Mazembe : fausses déclarations, corruption, conflit d’intérêts, les charges du TPM contre Alexandre Coppolani

Lundi, la direction du TP Mazembe a annoncé la séparation à l’amiable avec son préparateur physique, Alex Coppolani. Moins de vingt-quatre heures plus tard, une lettre de licenciement qui charge l’ex-collaborateur des Corbeaux révèle une séparation qui n’a d’amiable que de nom.

Dans sa lettre, qui a fuité, le TPM précise avoir résilié le contrat de M. Coppolani « suite à la clôture de l’action disciplinaire ouverte à votre charge pour faute grave. » Arrivé en avril 2021, le Français occupait un poste important au sein du staff technique, devant préparer les athlètes sur deux compétitions toute la saison.

Mazembe accuse Coppolani d’avoir usé de fausses déclarations pour obtenir son poste, ne disposant, selon le TPM, « d’aucun diplôme délivré comme vous l’aviez pourtant indiqué par la Fédération française de Football. » En gros, M. Coppolani n’a jamais possédé les diplômes nécessaires pour exercer son métier au sein du club, accuse Mazembe, par la voie de son secrétaire général, Frédéric Kintengie.

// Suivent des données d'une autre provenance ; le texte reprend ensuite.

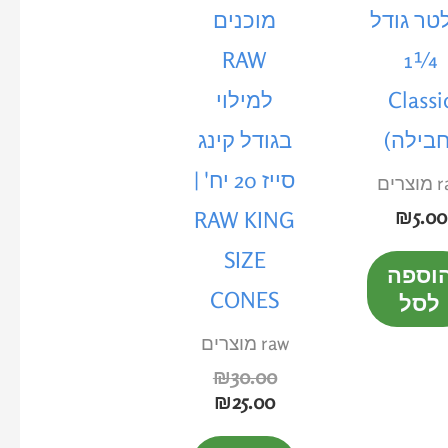
טר גודל
מוכנים
RAW
¼1
Classi
למילוי
חבילה)
בגודל קינג
סייז 20 יח' |
רים
₪
5.00
RAW KING
SIZE
וספה
CONES
לסל
raw מוצרים
₪
30.00
₪
25.00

Le club soupçonne son ancien collaborateur de s’être laissé engraisser la pâte par Berkane lors de la double confrontation en demi-finale retour de la Coupe de la Confédération. Il aurait « proposé à notre gardien Siadi Baggio- une enveloppe de 40.000 euros, provenant certainement des représentants du club de Berkane afin que notre gardien permette la victoire du club marocain. »

Deux des accusations jugées graves pour justifier le licenciement de celui qui travaille aussi avec la fédération malienne de football. Mazembe ajoute que M. Coppolani aurait facilité le départ gratuit d’Arsène Zola et qu’il monterait un dossier « rocamnolesque » pour sortir des « griefs grotesques » contre le TPM. Par voie de son conseiller et des réseaux sociaux, l’accusé compte donner sa version de fait et la passe d’armes promet un feuilleton médiatique à défaut d’être judiciaire.